[Dataset excerpts]
== Segment start ==

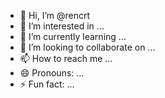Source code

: - 👋 Hi, I’m @rencrt
- 👀 I’m interested in ...
- 🌱 I’m currently learning ...
- 💞️ I’m looking to collaborate on ...
- 📫 How to reach me ...
- 😄 Pronouns: ...
- ⚡ Fun fact: ...

<!---
rencrt/rencrt is a ✨ special ✨ repository because its `README.md` (this file) appears on your GitHub profile.
You can click the Preview link to take a look at your changes.
--->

== Segment end ==

[TASK STATEMENT]
For each line of the data that includes the word "your", return a copy of it.

[RESPONSE TO THE TASK]
rencrt/rencrt is a ✨ special ✨ repository because its `README.md` (this file) appears on your GitHub profile.
You can click the Preview link to take a look at your changes.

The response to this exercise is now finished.